Unfortunately, by this time as well, the next generation, almost all of whom had been born in America, had become so Americanized that the squash grind that their forbears had embraced so passionately did not seem nearly as appealing to them.

Mo's oldest son, Sakhi, did manage to win the '96 WPSA Teaching Pro event, and became the pro at the Cambridge Racquet Club near MIT (setting up a website,, that sells a racquet line with the family name), but throughout the past decade no one has really arisen to carry on the family tradition in PSA competition.

Similarly Pakistan as a whole, no doubt spoiled by the success enjoyed by Jahangir and later by Jansher Khan (whose total of six British Opens and nine World titles nearly matches Jahangir's tallies of 10 and 6 respectively), completely abdicated their long-standing commitment to encourage junior development, with the almost unbelievable result that, once Jansher's run ended in the late 1990's, there wasn't a single Pakistani ranked in the top 50 of the PSA standings!

Jahangir, who had seen this situation looming and been uncharacteristically critical of the Pakistani squash federation as it became imminent, was recently named Sports Minister in an attempt to right matters and develop some world-class talent.

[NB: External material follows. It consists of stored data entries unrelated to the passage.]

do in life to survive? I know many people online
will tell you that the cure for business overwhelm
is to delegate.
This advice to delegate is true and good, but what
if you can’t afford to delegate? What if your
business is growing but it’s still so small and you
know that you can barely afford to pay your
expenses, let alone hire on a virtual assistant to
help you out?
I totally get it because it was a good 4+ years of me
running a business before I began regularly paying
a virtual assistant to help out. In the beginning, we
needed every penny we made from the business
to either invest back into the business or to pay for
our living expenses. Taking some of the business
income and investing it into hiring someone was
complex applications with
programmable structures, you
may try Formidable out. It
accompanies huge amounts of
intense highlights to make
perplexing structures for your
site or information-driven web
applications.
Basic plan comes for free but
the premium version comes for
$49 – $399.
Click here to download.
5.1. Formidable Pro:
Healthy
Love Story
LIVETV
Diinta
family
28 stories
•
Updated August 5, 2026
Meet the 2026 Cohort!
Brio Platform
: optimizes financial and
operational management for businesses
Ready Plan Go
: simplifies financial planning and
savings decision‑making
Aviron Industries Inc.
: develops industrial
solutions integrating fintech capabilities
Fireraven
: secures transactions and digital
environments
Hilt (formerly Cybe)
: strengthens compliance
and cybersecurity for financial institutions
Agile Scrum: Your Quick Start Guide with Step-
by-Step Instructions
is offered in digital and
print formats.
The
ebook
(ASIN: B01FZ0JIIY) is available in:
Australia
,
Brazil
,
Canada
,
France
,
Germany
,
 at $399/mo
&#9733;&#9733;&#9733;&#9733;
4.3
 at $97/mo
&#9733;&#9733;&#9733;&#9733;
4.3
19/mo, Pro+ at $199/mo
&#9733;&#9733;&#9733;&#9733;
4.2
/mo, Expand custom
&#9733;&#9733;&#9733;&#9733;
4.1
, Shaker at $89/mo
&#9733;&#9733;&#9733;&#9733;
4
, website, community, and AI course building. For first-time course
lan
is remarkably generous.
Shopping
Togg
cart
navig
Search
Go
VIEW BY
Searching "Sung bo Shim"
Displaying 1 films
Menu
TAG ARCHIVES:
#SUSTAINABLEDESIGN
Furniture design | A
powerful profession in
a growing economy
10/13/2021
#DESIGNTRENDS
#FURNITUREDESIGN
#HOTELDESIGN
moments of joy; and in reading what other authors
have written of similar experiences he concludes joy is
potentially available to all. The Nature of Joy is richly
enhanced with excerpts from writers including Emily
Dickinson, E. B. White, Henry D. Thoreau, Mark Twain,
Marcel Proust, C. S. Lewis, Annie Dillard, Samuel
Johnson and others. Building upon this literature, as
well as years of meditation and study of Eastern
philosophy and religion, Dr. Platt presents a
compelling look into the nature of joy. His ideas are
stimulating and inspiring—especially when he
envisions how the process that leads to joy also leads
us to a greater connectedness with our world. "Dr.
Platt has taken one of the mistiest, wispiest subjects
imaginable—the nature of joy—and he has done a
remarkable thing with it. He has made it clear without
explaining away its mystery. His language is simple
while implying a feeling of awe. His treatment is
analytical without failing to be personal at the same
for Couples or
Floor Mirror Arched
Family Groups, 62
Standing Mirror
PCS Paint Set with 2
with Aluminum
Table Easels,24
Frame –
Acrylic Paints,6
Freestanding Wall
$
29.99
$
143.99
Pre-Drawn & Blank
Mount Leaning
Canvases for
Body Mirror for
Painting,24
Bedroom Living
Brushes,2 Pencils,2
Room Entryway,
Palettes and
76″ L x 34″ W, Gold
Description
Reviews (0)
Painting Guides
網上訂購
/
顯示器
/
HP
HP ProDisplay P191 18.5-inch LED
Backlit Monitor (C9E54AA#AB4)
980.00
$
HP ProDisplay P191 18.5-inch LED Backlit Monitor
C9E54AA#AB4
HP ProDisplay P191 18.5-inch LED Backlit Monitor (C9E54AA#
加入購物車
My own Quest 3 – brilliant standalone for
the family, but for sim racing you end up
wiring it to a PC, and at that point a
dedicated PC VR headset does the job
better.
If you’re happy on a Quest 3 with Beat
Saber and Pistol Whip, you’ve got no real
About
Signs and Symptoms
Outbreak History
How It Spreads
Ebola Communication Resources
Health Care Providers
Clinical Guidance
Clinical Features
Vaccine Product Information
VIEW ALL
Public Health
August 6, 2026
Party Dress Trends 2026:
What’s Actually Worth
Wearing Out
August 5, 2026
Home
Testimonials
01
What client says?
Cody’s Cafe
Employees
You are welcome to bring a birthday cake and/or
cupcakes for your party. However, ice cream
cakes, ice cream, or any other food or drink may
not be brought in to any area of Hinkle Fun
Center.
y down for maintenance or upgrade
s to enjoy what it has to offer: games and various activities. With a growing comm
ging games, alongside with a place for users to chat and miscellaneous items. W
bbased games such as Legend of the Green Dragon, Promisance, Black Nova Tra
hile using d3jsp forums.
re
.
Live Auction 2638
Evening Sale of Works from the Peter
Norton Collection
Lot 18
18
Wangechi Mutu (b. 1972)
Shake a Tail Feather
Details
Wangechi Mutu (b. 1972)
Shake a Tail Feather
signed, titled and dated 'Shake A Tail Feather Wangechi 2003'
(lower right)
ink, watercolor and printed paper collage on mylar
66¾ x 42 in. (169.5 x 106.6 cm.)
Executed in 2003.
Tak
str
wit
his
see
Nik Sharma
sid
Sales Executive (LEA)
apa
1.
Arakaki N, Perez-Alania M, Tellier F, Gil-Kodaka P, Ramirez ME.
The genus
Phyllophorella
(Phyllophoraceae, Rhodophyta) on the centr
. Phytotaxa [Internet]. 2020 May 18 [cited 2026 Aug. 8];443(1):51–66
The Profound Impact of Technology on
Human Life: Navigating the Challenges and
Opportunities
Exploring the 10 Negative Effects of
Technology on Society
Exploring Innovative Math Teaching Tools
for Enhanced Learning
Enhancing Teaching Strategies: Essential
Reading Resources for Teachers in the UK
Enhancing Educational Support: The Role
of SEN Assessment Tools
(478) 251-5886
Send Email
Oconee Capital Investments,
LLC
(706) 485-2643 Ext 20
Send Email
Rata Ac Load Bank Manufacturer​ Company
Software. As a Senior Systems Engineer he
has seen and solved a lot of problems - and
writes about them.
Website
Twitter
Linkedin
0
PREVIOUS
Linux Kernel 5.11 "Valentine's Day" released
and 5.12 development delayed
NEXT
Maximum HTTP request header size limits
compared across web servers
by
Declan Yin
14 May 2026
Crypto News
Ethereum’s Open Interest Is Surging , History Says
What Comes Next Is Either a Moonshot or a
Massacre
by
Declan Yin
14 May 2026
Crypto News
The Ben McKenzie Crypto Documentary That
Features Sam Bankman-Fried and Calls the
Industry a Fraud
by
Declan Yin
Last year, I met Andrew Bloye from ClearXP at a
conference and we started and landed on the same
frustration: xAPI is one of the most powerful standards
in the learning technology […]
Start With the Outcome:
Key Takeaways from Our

His efforts in this regard have already borne recent fruit with the good progress in the 2001 Qatar Open of Shahid Zaman (son of the great Pakistani shotmaker Qamar), who defeated World #6 Australian star Paul Price in the first round, and his run in the 2001 World Challenge in Melbourne

Zaman's younger brother Mansoor is also starting to emerge as a notable talent, as is Azam's grand-daughter Carla Khan, 22, whose ranking is starting to rise on the WISPA women's professional tour, which Moslem women had been discouraged from competing on until recently. These recent developments are an encouraging sign, but nothing that happens henceforth will be able to emulate the family run begun by Hashim in the late 1940's and extending all the way through the ending of Jahangir's playing reign in the early 1990's. Bonded by the gritty roots of their Pathan past, that Khan dynasty prospered and perpetuated itself with a degree of excellence and continuity that deserve to be admiringly remembered as one of the most extraordinary extended achievements in the history of professional sports.